SÖMÜRÜLEN EMEK VE CAN PAZARI
DR.CEM ŞAHAN
Emek gücünü satma değil,
Kariyer planlama, insan kaynakları.
İşçi sağlığı değil,
İş sağlığı.
Kamu işletmeciliği yerine,
Özelleştirme.
Kadrolu, güvenceli çalışma yerine, 50/d, 4/c, 4/b,
Emekçi yerine,
İşgören.
Neoliberal iktisadi model çalışan/emekçi kavramlarını hızla erozyona uğratmaya devam etmektedir. Son 10 yılda işçi ve çalışan sağlığı kavramlarını yok eden, taşeronlaştıran, esnekleştiren, piyasaya süren zihniyetin Zonguldak’ta hiç mi sorumluluğu yoktur?
Son bir yıldır madenlerde ölen emekçilerin, vebali işyeri hekimliğini taşeronlaştıran, işçi sağlığını piyasa metası yapan yönetimsel anlayışın neresindedir?
Bu iktisadi politikada emek, tam anlamı ile sıradan bir metadır.
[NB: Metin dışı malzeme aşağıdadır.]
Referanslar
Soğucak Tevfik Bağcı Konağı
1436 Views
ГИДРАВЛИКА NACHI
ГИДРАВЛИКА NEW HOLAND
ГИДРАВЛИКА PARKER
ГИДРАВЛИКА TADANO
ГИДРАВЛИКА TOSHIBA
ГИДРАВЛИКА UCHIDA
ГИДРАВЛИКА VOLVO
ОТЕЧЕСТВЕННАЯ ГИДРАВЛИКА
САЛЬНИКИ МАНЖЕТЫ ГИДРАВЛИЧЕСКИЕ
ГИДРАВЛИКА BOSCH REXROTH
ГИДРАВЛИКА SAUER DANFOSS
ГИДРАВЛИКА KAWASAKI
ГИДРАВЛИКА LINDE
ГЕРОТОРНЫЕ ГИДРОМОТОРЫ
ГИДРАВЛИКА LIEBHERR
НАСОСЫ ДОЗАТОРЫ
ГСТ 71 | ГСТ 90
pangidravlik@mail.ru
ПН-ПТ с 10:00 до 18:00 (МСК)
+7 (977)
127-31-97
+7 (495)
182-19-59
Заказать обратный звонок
02.Ocak.2010 tarihli Dünya Çalışma Örgütünün raporunda Dünya’da iş kazalarında her gün 5000 kişinin yaşamını yitirdiği belirtilmektedir. Bu rapora göre, dünyada en fazla iş kazasının olduğu 3. Ülke Türkiye’dir.
Bu ne kentin, ne ülkenin gündemidir.
Her değerin yok sayıldığı bu ortamda, çalışan ve işçi Sağlığı’da kendi payını almaktadır.
Aralık 2009 Bursa’da grizu patlaması 19 ölü,
Şubat 2010 Balıkesir;de grizu patlaması 13 ölü.
…………………..
Tuzla’da Can kayıpları devam etmektedir.
Samsun’da ölümler vardır.
Çalışma Bakanlığı’na göre 2009 Ocak-Haziran aylarında 670 işçi yaşamını iş kazası nedeniyle yitirmiştir..
Maden Mühendisleri Odası'nın istatistiklerine göre 2008'de 43, 2009'da 92 kişi madenlerdeki iş kazalarında hayatını kaybetmiştir.
Türkiye, Uluslararası Çalışma Örgütü'nün (ILO) 176 numaralı "Madenlerde Güvenlik ve Sağlık Sözleşmesi"ni hâlâ imzalamıştır.
TTB Çalışan Sağlığı Etik Bidirgesi’nde belirtildiği gibi ;
“Çalışma hakkı en temel insan haklarından biridir. Bu hak tek başına bir anlam ifade etmeyeceği gibi, diğer temel haklardan olan yaşam hakkının özünü ihlal etmeyen sağlıklı ve güvenli bir iş ortamlarının sağlanmasıyla mümkün kılınabilir.Sağlıklı ve güvenli ortamlarda yaşama her bireyin temel hakkı olduğuna göre çalışma hakkının kullanımı sırasında işyerlerinin, çalışanların beden bütünlüğünü ve sağlığını bozacak etmenlerden arındırılması esastır. Bu nedenle çalışanların sağlığının korunması kamusal bir alandır ve kamusal bir örgütlenme modeliyle bu alanın yapılandırılması gerekmektedir. Çalışanların sağlık ve güvenliğinden devlet asli sorumludur. İş yaşamında devlet, çalışanlar, işverenler ve sendikalar ile birlikte işyeri hekimleri - iş güvenliği mühendisleri ve onların meslek örgütleri bu alanın sosyal taraflarıdır.”
Kavramlar ve eşitsiz dağıtım süreci yaşam alanlarımızı daraltmaya devam ediyor.